Thursday 30 October 2014

ofis stajı: MeMA

 Staja Kuzguncuk'taki Mert Eyiler Mimar Atölyesi'nde başladım. İlk gün Mert Eyiler'le elde olan işlerde nasıl yer alacağımız üzerine konuşarak başladık. Gittiğimiz dönemde halihazırda şantiyesi devam eden Gebze'de bir fabrika yapısı, henüz kazısı başlamamış tasarım aşamasında Bahçeşehir ve Başakşehir'de 2 konut yapısı vardı ve Levent'te bir konut ünitesinin iç dizayn tasarım ve şantiyesi vardı. Bunların yanında Mert stajı beraber yaptığım arkadaşım Özgür'le bireysel bir yarışma projesi gerçekleştirmemiz için bizi destekledi.



Başakşehir'de 16 ve 23 katlı iki kuleden ve altında bir çarşıdan oluşan konut yapısı üzerinde çalıştık. Yapının tasarım aşamasında yer aldık ve cephe düzeni üzerinde denemeler yaptık. Yapının maketini ve dijital modelini yaptık böylece model üzerinden ilerleme fırsatımız olabildi.










 










Yapının cephe kurgusu üzerine denemeler yaptık. Yapının kütle tasarımıyla ıslak hacim ve iç mekandaki malzemelerle ilgili araştırmamızı da eşzamanlı olarak yürüttük. Bunun için Kale başta olmak üzere birçok firmanın kataloglarını inceledik ve render motorlarını kullandık.









Islak hacim ve iç mekandaki malzeme araştırmalarımız sonrası Kale'nin showroomuna giderek ürün seçeneklerini yerinde gördük.


Staj süresi içinde Eskişehir Stadyumu arazisi için açılmış olan ''Meteorik Boşluk, Eskişehir Yerçekim Kuvvetini Yaratıyor'' yarışması için çalıştık ve kendi önerimizi sunduk.

















 Bahçeşehir'deki bir başka konut yapısının topografya maketini yaparak tasarım önerileri geliştirdik.

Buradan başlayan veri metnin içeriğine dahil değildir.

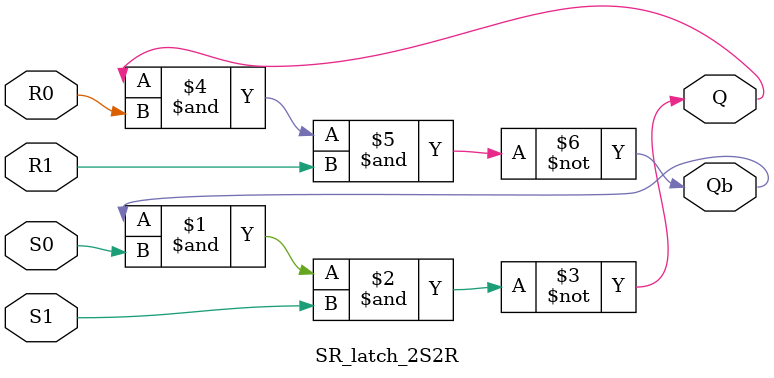
<source format=sv>
`timescale 1ns/1ns
module SR_latch(input S, R, output Q, Qb);
	nand #8 N1(Q, Qb, S), N2(Qb, Q, R);
endmodule


module SR_latch_2S(input S0, S1, R, output Q, Qb);
	nand #12 N1(Q, Qb, S0, S1);
	nand #8 N2(Qb, Q, R);
endmodule

module SR_latch_2S2R(input S0, S1, R0, R1, output Q, Qb);
	nand #12 N1(Q, Qb, S0, S1), N2(Qb, Q, R0, R1);
endmodule
</source>
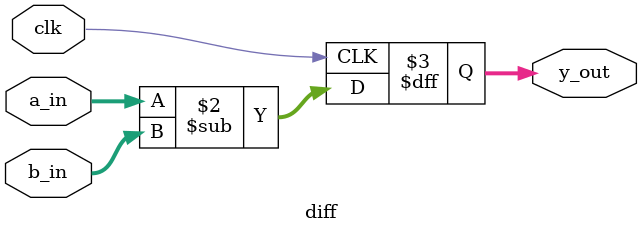
<source format=v>
module diff(
    input clk,
    input [15:0] a_in,
    input [15:0] b_in,
    
    output reg signed [15:0] y_out
 );

    always@ (posedge clk)
        begin
            y_out = a_in - b_in;
        end   
endmodule
</source>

Stajın en besleyici taraflarından biri mühendis ve malzeme firmalarıyla yaptığımız toplantılardı. Tasarım süreci devam ederken girdiğimiz bu toplantılarda maliyet, uygulanabilirlik üzerine konuşup gerekli görülen yerlerde revizeler yaptık. Son haftalara geldiğimizde konut yapısı üzerindeki tasarım kararlarımız değişiyordu. Toplantılardan aldığımız geri dönüşler bu kararlarda etkisini gösterdi.

gezi stajı 2014

3 arkadaşımla Diyarbakır'a tola koyulmak üzere Ankara'da buluştuk, trenle başlayacağımız bu yolculukta Diyarbakır'a varmamız 24 saate yakın bir süre aldı.



Diyarbakır'a vardığımızda suriçine gittik. Diyarbakır'dan suriçine giden ana cadde de yoğun olarak kamu binaları vardı. Surların eski şehrin içinde yürünerek deneyimlenen bir yapı olması hem yapının fiziki koşulları nedeniyle hem de psikolojik olarak çok etkileyiciydi. 16. yy.dan beri Osmanlı Devleti'nin en önemli şehirlerinden biri olan Diyarbakır, günümüze kadar korunabilmiş surları ve suriçindeki hayatla hala çok canlı bir şehir.






Diyarbakır'da ilk izlenimlerimiz insanların sıcaklığı oldu, gezimiz için çok bir rota çizmeden gelmiş olsak da insanların yardımıyla bir çok güzel mekan ile tanıştık. Kahvaltı için Hasan Paşa hanına gittik, karşısındaki ulu cami de bir sonraki hedefimizken aradaki meydanın halk tarafından çok yoğun kullanıldığını gözlemledik.














Cami yakın zamanda bir restorasyon geçirmiş olsa da bu restorasyonun gayet başarılı yapılmış olduğunu düşündük. Buradan sonra çeşitli müzeleri ve tarihi kiliseleri gezdik.